No, you're no longer an empress. You gave that up for a chance at living, didn't you? Somehow Noriko grasped that such thoughts weren't for a child of sixteen, and somehow she grasped she had just lost a little bit of innocence.
“And I don't have to pay anything for it. They even quadrupled my salary.”
Didn't have to pay anything? You had to pay everything you idiot!
“I've never been paid so well for being betrayed. There's this magazine, Vogue, and they set me up for life.”
With that sentence Noriko knew Kuri had just put words to the lie.
“Is it worth it?” Noriko had to know. In a way it was a little like the kind of life expected of a daughter to her parents.
“No,” Kuri said, and for the first time since they left Stockholm Haven café her face radiated real happiness tinged with a large dose of love and pride. “No, I'd throw it away in a heartbeat. I already lived this life once, but I never had Ulf before. I'd even become a good Japanese wife and stay home if I could just keep him by my side.”
“Then why don't you?” Despite asking something that went against everything she believed in Noriko just couldn't let go. Frustration mounted in her, and just as she was about to continue Kuri sighed and voiced her answer.

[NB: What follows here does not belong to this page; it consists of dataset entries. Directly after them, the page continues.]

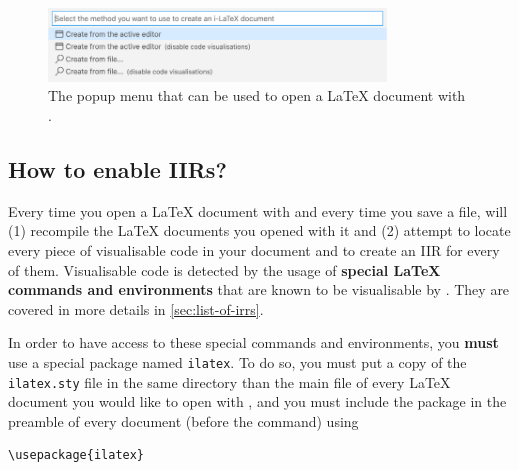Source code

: \begin{figure}[h]
    \centering
    \includegraphics[width = 0.8\textwidth]{img/ilatex-menu.png}
    \caption{The popup menu that can be used to open a \LaTeX{} document with \iLaTeX{}.}
    \label{fig:open-with-ilatex-menu}
\end{figure}

\subsection{How to enable IIRs?}
\label{ssec:how-to-enable-iirs}
Every time you open a \LaTeX{} document with \iLaTeX{} and every time you save a file, \iLaTeX{} will (1) recompile the \LaTeX{} documents you opened with it and (2) attempt to locate every piece of visualisable code in your document and to create an IIR for every of them.
Visualisable code is detected by the usage of \textbf{special \LaTeX{} commands and environments} that are known to be visualisable by \iLaTeX{}.
They are covered in more details in \autoref{sec:list-of-irrs}.

In order to have access to these special commands and environments, you \textbf{must} use a special package named \texttt{ilatex}.
To do so, you must put a copy of the \texttt{ilatex.sty} file in the same directory than the main file of every \LaTeX{} document you would like to open with \iLaTeX{}, and you must include the package in the preamble of every document (\ie before the \verb|| command) using

\begin{lstlisting}[style=custom-latex]
\usepackage{ilatex}
\end{lstlisting}

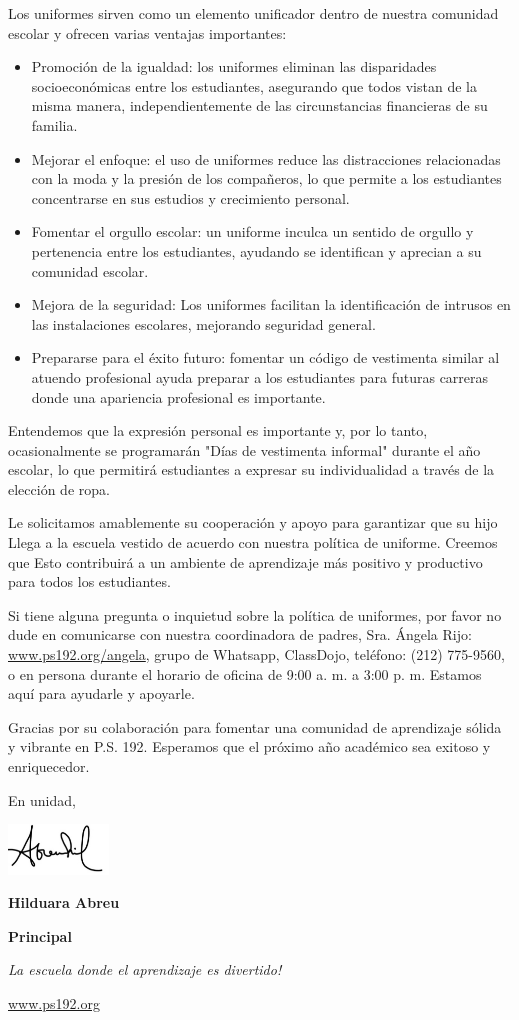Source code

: \documentclass[12pt,letterpaper]{article}
\begin{document}
Los uniformes sirven como un elemento unificador dentro de nuestra comunidad escolar y ofrecen varias ventajas importantes:
		\begin{itemize}
		\item Promoción de la igualdad: los uniformes eliminan las disparidades socioeconómicas entre los estudiantes, asegurando que todos vistan de la misma manera, independientemente de las circunstancias financieras de su familia.
		\item Mejorar el enfoque: el uso de uniformes reduce las distracciones relacionadas con la moda y la presión de los compañeros, lo que permite a los estudiantes concentrarse en sus estudios y crecimiento personal.
		\item Fomentar el orgullo escolar: un uniforme inculca un sentido de orgullo y pertenencia entre los estudiantes, ayudando se identifican y aprecian a su comunidad escolar.
		\item Mejora de la seguridad: Los uniformes facilitan la identificación de intrusos en las instalaciones escolares, mejorando seguridad general.
		\item Prepararse para el éxito futuro: fomentar un código de vestimenta similar al atuendo profesional ayuda preparar a los estudiantes para futuras carreras donde una apariencia profesional es importante.
		\end{itemize}
\pagebreak
\vspace*{1.5cm}
Entendemos que la expresión personal es importante y, por lo tanto, ocasionalmente se programarán "Días de vestimenta informal" durante el año escolar, lo que permitirá estudiantes a expresar su individualidad a través de la elección de ropa.

Le solicitamos amablemente su cooperación y apoyo para garantizar que su hijo
Llega a la escuela vestido de acuerdo con nuestra política de uniforme. Creemos que Esto contribuirá a un ambiente de aprendizaje más positivo y productivo para
todos los estudiantes.

Si tiene alguna pregunta o inquietud sobre la política de uniformes, por favor
no dude en comunicarse con nuestra coordinadora de padres, Sra. Ángela Rijo:
\url{www.ps192.org/angela}, grupo de Whatsapp, ClassDojo, teléfono: (212) 775-9560, o en persona durante el horario de oficina de 9:00 a. m. a 3:00 p. m. Estamos aquí para ayudarle y apoyarle.

Gracias por su colaboración para fomentar una comunidad de aprendizaje sólida y vibrante en P.S. 192. Esperamos que el próximo año académico sea exitoso y enriquecedor.


En unidad,

\includegraphics[width=0.2\textwidth]{hil_signature}

\textbf{Hilduara Abreu}

\textbf{Principal}

\textit{La escuela donde el aprendizaje es divertido!}

\url{www.ps192.org}
\end{document}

“Because Ulf would throw me away in an instant. He'd never agree to me betraying myself. That's what I admire most about him.” Large eyes, blue even in the poor light of the night met Noriko's. “That's what makes me love him more than life itself. If he was anything less I'd love him less.”
“But you'd get to keep him.”
“And live a life of lies? No, I couldn't do that to him. I'll never play house with him. I'll have all of him or nothing at all.”